Knitters and knitting designers know what it takes to stay organised in the face of numerous projects, so when Martina Behm designed her own calendar planner the knitting world took notice. In its inaugural year, the Strickplaner has a crisply laid out calendar with illustrations by Julie Levesque of Symposi Press. I received my copy as a gift from Squeaky (my friend and EYF16 & EYF17 roommate).
To help me tackle 2018, each week is laid out over two pages with space for my weekly to-do list, goals, knitting inspiration, and outlook to upcoming weeks. The calendar starts the last week of December 2017, carrying me through 2018 and ending the first week of 2019. Ravelry is amazing for current or public projects, but as a designer I need a private place for my brainstorming.
The official website offers the specs:
- 12×18 cm ( 4.8 x 7.2 inches – a little smaller than A5).
- 90 g per m2 high quality writing paper (FSC certified)
- durable vinyl-coated cover made in Finland (FSC certified)
- 2 ribbon bookmarks (one berry, one light gray)
- elastic (berry)
- 240 pages, including
– 26 pages for knitting tools (Knitting Ideas, Knitting Projects, Yarn Purchases, Wish List, Trade List, Websites)
– 64 for individual notes (5 mm squared and dot-grid)
- Measurements and conversions (metric/imperial)
- Ruler and needle size table (US/metric) in the endpapers
- Monthly overview for 2018 and 2019 (three months per page)
- Public Holidays of the USA, Canada, UK and Ireland
- Yearly and life goals
- Quarterly planning tools and daily tracking tools
- 4 weekly planner pages for recurring events (or school)
- Weekly Time Management by weekview.com
- Minimalistic functional layout – perfect for your own decorating ideas.
Here are some glimpses inside my book
The first half of the book is structured calendar pages, while the second half is all about the knitting planning, project notes, and ideas.
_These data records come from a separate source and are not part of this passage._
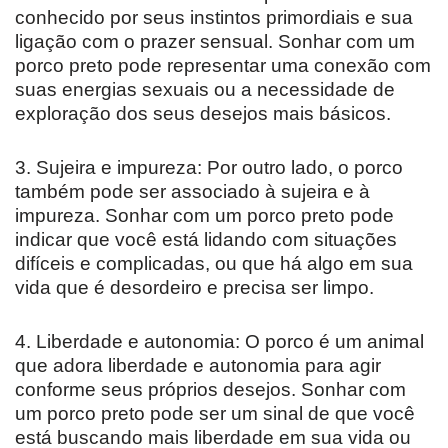
conhecido por seus instintos primordiais e sua
ligação com o prazer sensual. Sonhar com um
porco preto pode representar uma conexão com
suas energias sexuais ou a necessidade de
exploração dos seus desejos mais básicos.
3. Sujeira e impureza: Por outro lado, o porco
também pode ser associado à sujeira e à
impureza. Sonhar com um porco preto pode
indicar que você está lidando com situações
difíceis e complicadas, ou que há algo em sua
vida que é desordeiro e precisa ser limpo.
4. Liberdade e autonomia: O porco é um animal
que adora liberdade e autonomia para agir
conforme seus próprios desejos. Sonhar com
um porco preto pode ser um sinal de que você
está buscando mais liberdade em sua vida ou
There is a detailed video introduction as well if you’re still curious what the book is like.
I am just getting started, but loving it so far. I use Teamwork Projects to manage my blog and book projects, but for on-the-go referencing to my knitting projects and feeling like they’re important enough to warrant their own place, the Strickplaner is a beautiful gift to my workflow.
Do you have a Strickplaner? How do you keep your knitting notes and ideas organised?